- **TRY IT**
Take from the material every line that contains the word "moved".

- **TASK DATA**
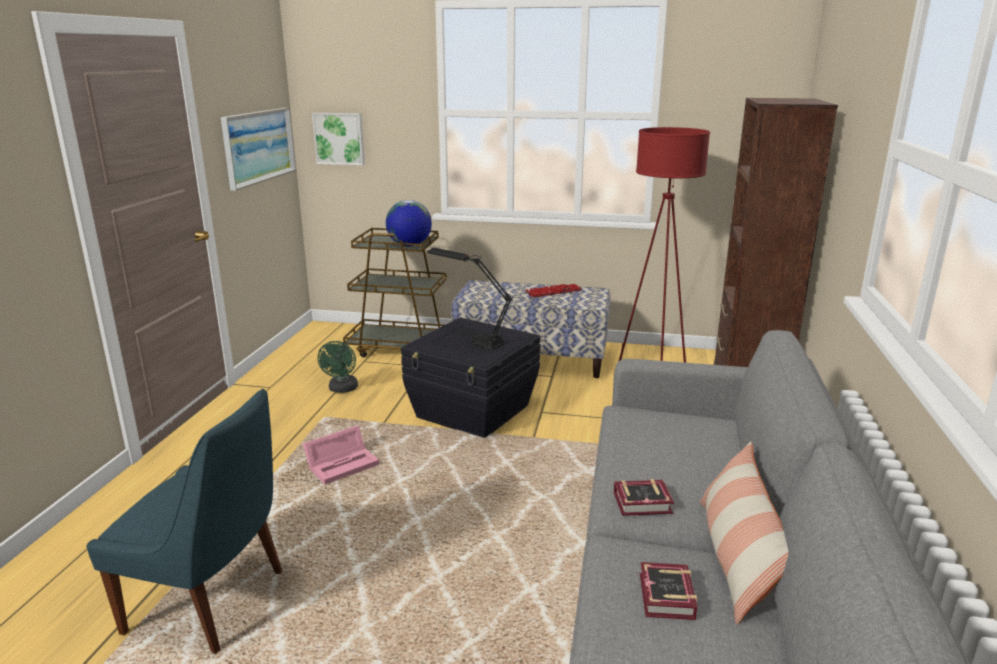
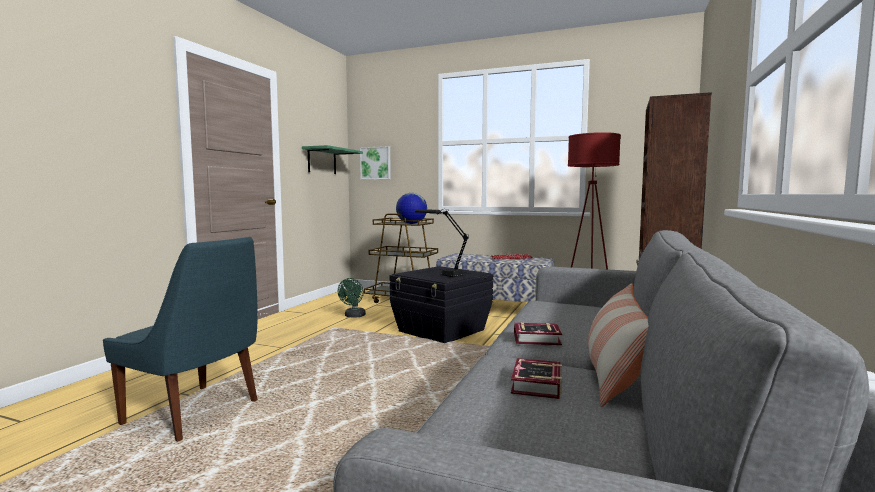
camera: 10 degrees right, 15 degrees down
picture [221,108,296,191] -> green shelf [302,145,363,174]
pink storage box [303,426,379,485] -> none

==

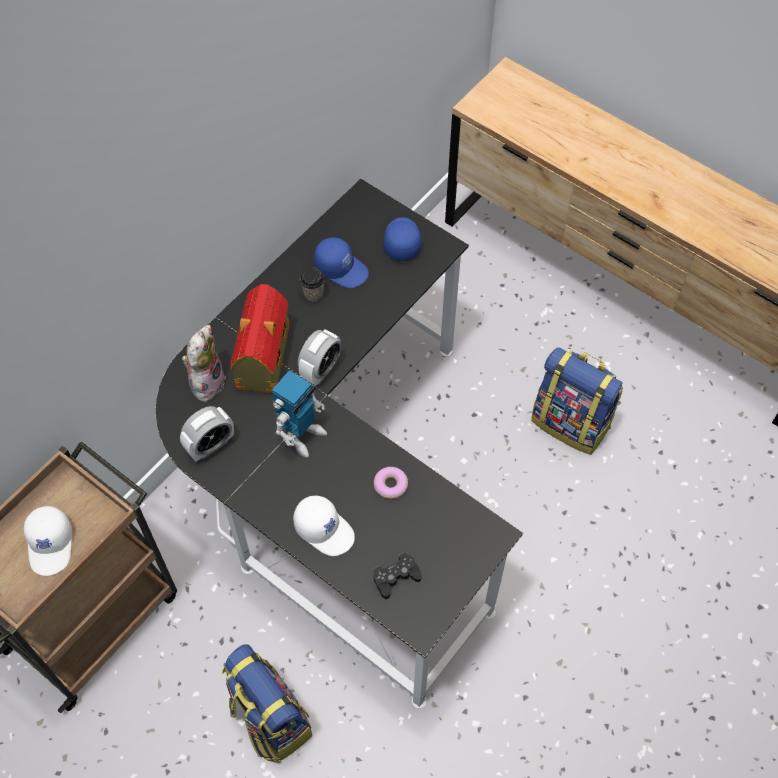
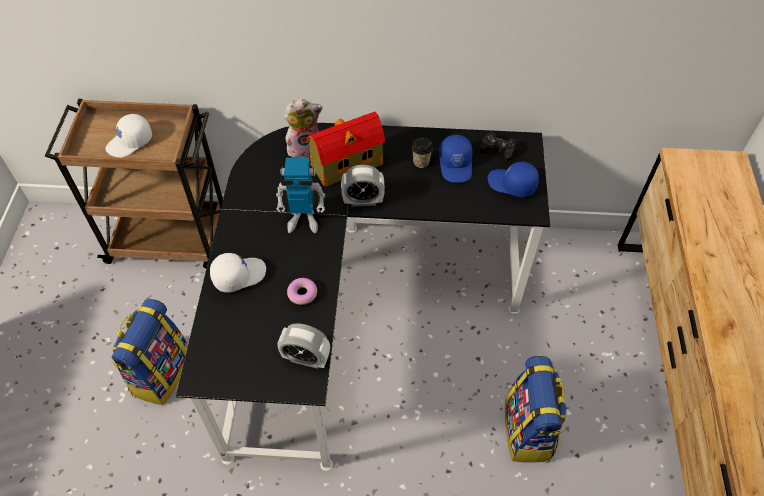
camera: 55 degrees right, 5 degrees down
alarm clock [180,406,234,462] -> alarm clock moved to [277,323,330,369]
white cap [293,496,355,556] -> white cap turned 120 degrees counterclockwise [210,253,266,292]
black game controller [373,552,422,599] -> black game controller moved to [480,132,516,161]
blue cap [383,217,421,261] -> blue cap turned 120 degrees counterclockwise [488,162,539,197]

- **EXPECTED ANSWER**
alarm clock [180,406,234,462] -> alarm clock moved to [277,323,330,369]
black game controller [373,552,422,599] -> black game controller moved to [480,132,516,161]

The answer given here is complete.